Your logging processes shouldn’t store personally identifiable information (PII) in clear text or behind an easily broken cypher, either. It’s better to keep that PII in a secured and hashed database, with a unique identifier (UID) that correlates to the database, if you definitively need to keep that PII in your logs in some form, or strip it out if you don’t need it.
All of these tips are fine and dandy, until you realize that you cannot get enough buy-in from others to ensure everyone follows the same best practices. It’s generally best to come to an agreement as to logging standards and practices across an organization. That will also help, as anyone working on a different system will start from the same baseline, and not have to understand another team’s standard, if they come in to help in an emergency. Ops teams working across many systems will appreciate the standards, as well. To get everyone to the table in the first place, start by appealing to each of their needs. Ask about people’s problems with logging and listen to responses. You likely will need to address assumptions folks make, misconceptions, complacency and resentment. The key is listening; you won’t get buy-in until everyone feels heard and validated.

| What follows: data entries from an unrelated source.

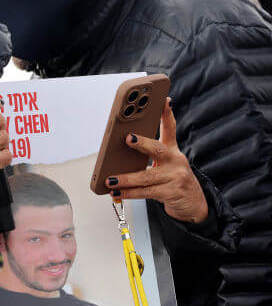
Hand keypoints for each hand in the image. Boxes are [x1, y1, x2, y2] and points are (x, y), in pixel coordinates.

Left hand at [106, 98, 208, 223]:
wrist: (195, 204)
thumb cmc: (173, 180)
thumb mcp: (166, 163)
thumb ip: (148, 155)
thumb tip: (117, 153)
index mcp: (172, 150)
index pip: (170, 128)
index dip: (167, 113)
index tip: (164, 100)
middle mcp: (175, 161)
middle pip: (157, 149)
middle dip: (142, 143)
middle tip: (128, 138)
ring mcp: (175, 177)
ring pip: (146, 176)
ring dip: (125, 178)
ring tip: (110, 179)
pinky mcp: (171, 193)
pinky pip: (146, 192)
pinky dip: (128, 193)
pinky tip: (116, 192)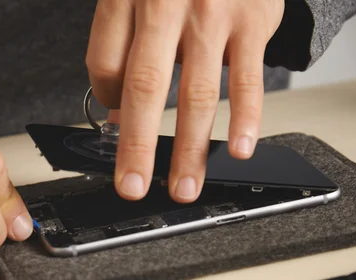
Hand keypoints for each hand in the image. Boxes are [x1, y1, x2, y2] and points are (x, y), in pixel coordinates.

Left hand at [86, 0, 284, 201]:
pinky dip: (246, 118)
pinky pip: (248, 79)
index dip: (105, 102)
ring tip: (183, 186)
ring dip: (189, 148)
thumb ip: (124, 42)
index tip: (113, 125)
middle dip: (137, 146)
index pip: (104, 64)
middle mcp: (165, 5)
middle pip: (144, 87)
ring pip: (196, 94)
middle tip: (132, 186)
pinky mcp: (251, 22)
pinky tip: (238, 149)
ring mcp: (212, 15)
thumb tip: (118, 106)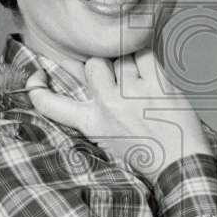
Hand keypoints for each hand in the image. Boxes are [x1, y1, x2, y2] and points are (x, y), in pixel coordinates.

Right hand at [24, 48, 210, 178]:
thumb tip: (87, 83)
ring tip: (142, 85)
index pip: (50, 104)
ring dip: (131, 64)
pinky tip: (153, 75)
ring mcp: (133, 93)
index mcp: (92, 123)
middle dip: (105, 68)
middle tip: (120, 84)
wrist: (180, 164)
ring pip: (121, 55)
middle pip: (93, 64)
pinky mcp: (158, 85)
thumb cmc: (146, 153)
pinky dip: (149, 59)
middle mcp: (108, 106)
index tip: (36, 79)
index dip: (36, 89)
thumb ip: (93, 114)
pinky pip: (146, 53)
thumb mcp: (107, 140)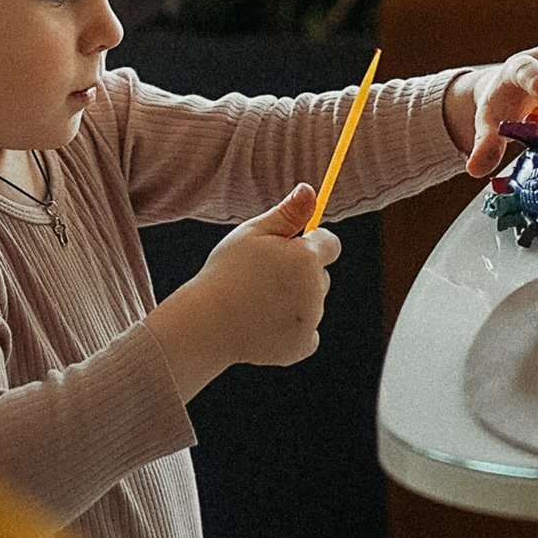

To get everyone on the same page, you should first identify, as an entire organization, the needs you have from your logs based on the components of actionable logs. Ensure everyone has a seat at the table and the ability to discuss and unearth all needs, so no one is tempted to go around the team’s decision. One team’s needs will not match another’s, so you need to ensure that all viewpoints are heard and accounted for. Then, organize related needs and set standards for those needs. Once you’ve agreed to your new standards, work together to update your systems. This will take time, just like it does with resolving any technical debt! Start with smaller systems, or less-critical systems, so you can monitor how the standards are surfacing in real life, and how well everyone’s needs are met. Adjust, if you need to, with everyone’s agreement. Needs and standards will change, just like your systems will, and they need to adapt to fulfill the needs of your teams. If you take the time to get everyone to the table and make sure everyone is on board, you’ll be better off.
What You Need to Succeed
Logging may seem like simple magic that ‘just works,’ but there’s a lot to think about before you can have a successful, useful system. You need actionable logs that have enough information, details and history to be useful. You need to think about the data you need for all of your various systems, how you’ll structure that data and how you’ll ensure you stay secure and compliant. Finally, you need to ensure your team is on board with standards so logging can be as useful as possible. If you do all of that, though, you’ll find logging becomes a great way to communicate across teams and organizations to ensure you deliver the best product possible.